Epigenetics, for example, recognizes that the most important thing for the development of humans is not genetic makeup given at birth, but rather the way those genes are activated or deactivated across the life course. Similarly, the brain is plastic and ever-changing, not just at critical points in youth, but throughout a person’s life.
“Human beings are not single organisms,” he says. “We are inhabited by millions and millions of microbes, and the state of those microbes is exquisitely shaped by your environment and fundamentally related to your physical and mental health.”
He also points to impacts of exposure to the atmosphere and the pollutants on the development of human beings.
“We have moved from a situation where people think of biology as destiny, to where people begin to see that understanding biology is also the basis for opportunities for intervention.”
Stress and a ratty diversion
Along with the roaring subway train below, the evening had its fair share of rats.
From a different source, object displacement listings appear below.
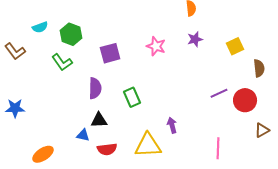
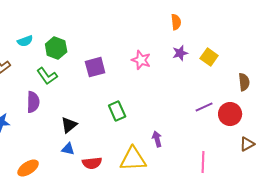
yellow square: (235, 46) -> (209, 57), moved, turned -30
purple semicircle: (95, 88) -> (33, 102), moved
black triangle: (99, 120) -> (69, 125), moved, turned -36

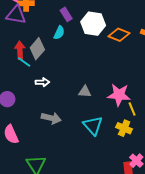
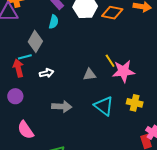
red arrow: (20, 50) -> (18, 68), moved
cyan line: (24, 62) -> (25, 57), turned -40
yellow line: (132, 109) -> (110, 61), moved

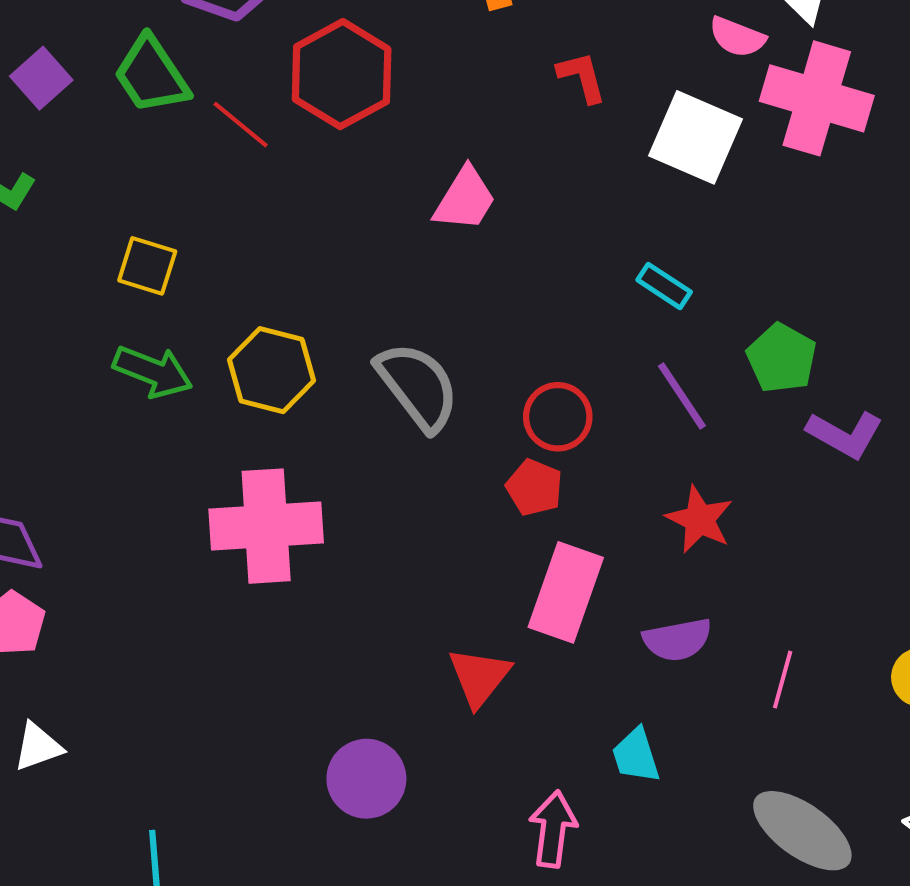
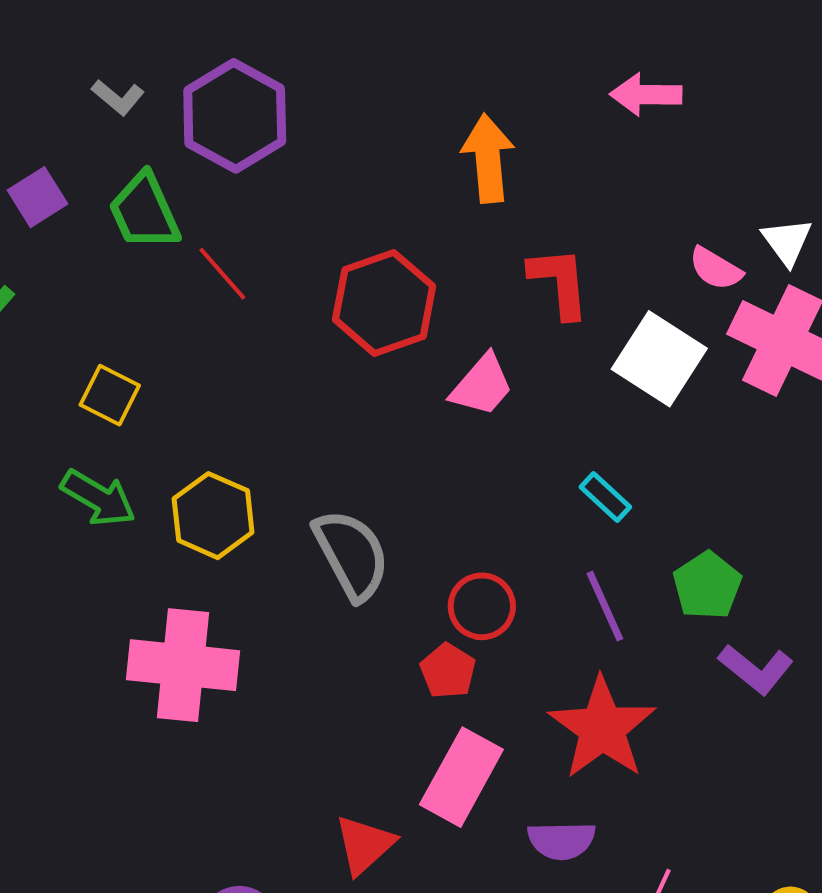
red hexagon: (342, 74) -> (384, 303), moved
red L-shape: (582, 77) -> (559, 282), size x1.4
pink trapezoid: (465, 199) -> (482, 385), moved
red star: (699, 519) -> (602, 728), size x1.6

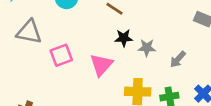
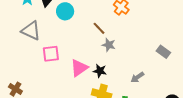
black star: (124, 38) -> (100, 71), moved
gray star: (147, 48) -> (109, 45), moved

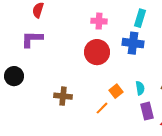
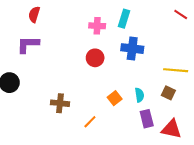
cyan rectangle: (140, 18) -> (124, 19), moved
red circle: (97, 52) -> (95, 58), size x0.7
orange line: (102, 108) -> (90, 122), moved

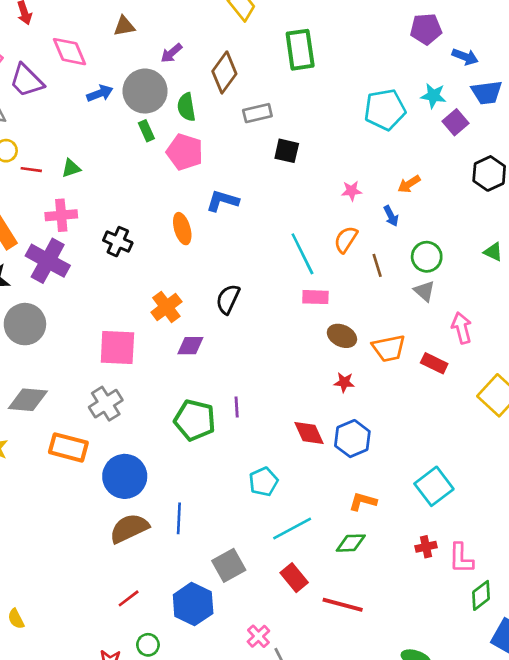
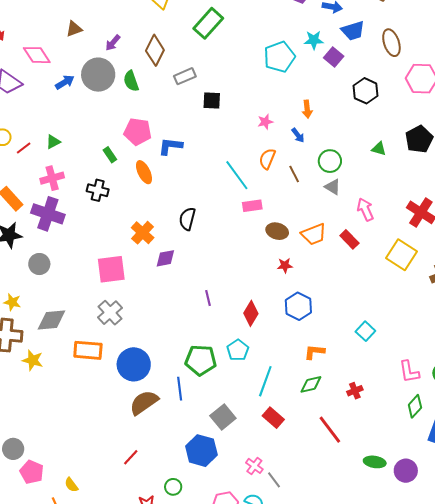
green rectangle: (300, 50) -> (208, 23), turned 60
green rectangle: (146, 131) -> (110, 155), moved
pink pentagon: (185, 152) -> (138, 132), moved
red line: (31, 170) -> (24, 148), turned -35
orange arrow: (409, 184) -> (307, 109), turned -54
gray circle: (25, 324) -> (39, 264), size x0.7
red rectangle: (434, 363) -> (349, 239), turned 30
green pentagon: (195, 420) -> (201, 360), moved
red diamond: (309, 433) -> (251, 313), moved, turned 65
cyan square: (434, 486) -> (365, 331), size x0.7
cyan line: (292, 529) -> (265, 381), turned -32
red cross: (426, 547) -> (355, 391), moved
pink L-shape: (461, 558) -> (409, 372), moved
red line: (129, 598) -> (131, 457), moved
red line: (343, 605) -> (330, 430), moved, turned 48

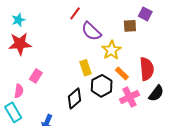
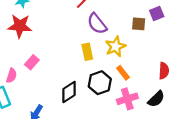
purple square: (145, 14) -> (157, 13), turned 32
yellow rectangle: (86, 68) -> (87, 52), moved
red semicircle: (147, 69) -> (164, 71), moved, size x0.7

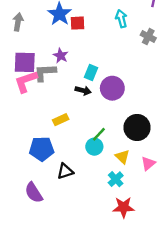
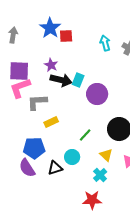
cyan arrow: (121, 19) -> (105, 43), moved
gray L-shape: (45, 72) -> (37, 102), moved
black arrow: (83, 90) -> (61, 80), moved, size x1.5
cyan circle: (94, 147) -> (72, 157), moved
purple semicircle: (34, 193) -> (27, 168), moved
red star: (124, 207) -> (92, 200), moved

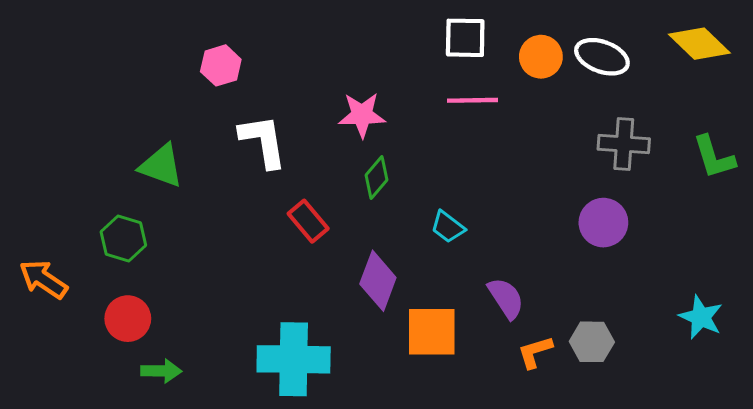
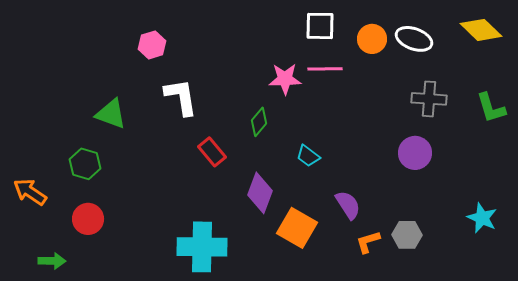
pink star: (362, 115) -> (285, 79), moved
orange square: (432, 332) -> (297, 228), turned 30
green arrow: (161, 371) -> (52, 261), moved

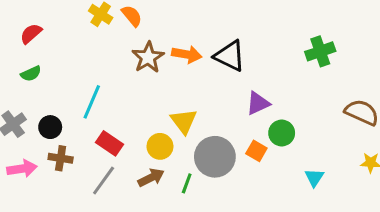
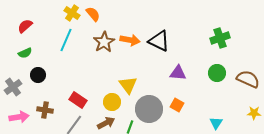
cyan line: (92, 102) -> (66, 40), moved
purple triangle: (258, 103) -> (178, 73), turned 30
black circle: (50, 127) -> (38, 75), moved
green circle: (282, 133) -> (217, 73), moved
Dr. Rose highlights research done with rats to show how organisms, when placed in situations they perceive to be stressful and with no opportunity to ‘fight or flight’, can experience illness.
Stress is the repeated triggering of the adrenal hormonal system, which can alter gene expressions and our brains. But, says Dr. Rose, stress is subjective.
“Their stress is not my stress,” he remarks, referring to the crowds he observed reveling in London’s busy metropolis. “Stress is the way in which a human who is equipped with language and culture codes an experience.”
Stress is also one of the largest contributors to poor mental health in cities, but the notion that not everyone responds to stress in the same way is an important one. A closer look can provide insight into improving resilience in people and communities. In particular, peers, social networks and informal spaces seem to play an important role in creating resilient communities, helping to buffer stress.
“The thing we find again and again is the way people negotiate their way around these urban spaces, how they domesticate and manage their stress, how they learn to live in situations of insecurity, in combination with others,” says Dr. Rose. “Resilience is not an individual characteristic; it is something that grows out of these transactions amongst others.”
In light of this, relying solely on formal treatment systems may not be the best approach.
“Should we perhaps recognize what is at the roots of these collective forms of resilience and seek to make use of those people themselves and their peers who are perhaps best placed to give one another support?” Dr. Rose argues.
That’s an important consideration for CAMH, the Wellesley Institute and policy-makers in the audience like Elliot Cappell. Cappell is Toronto’s Chief Resilience Officer and shared with those in attendance the main focus areas for the city’s resilience strategy, including climate change adaptation, emergency preparedness and management, and neighbourhood-level resilience. The strategy will be developed over two years as part of the 100 Resilient Cities initiative.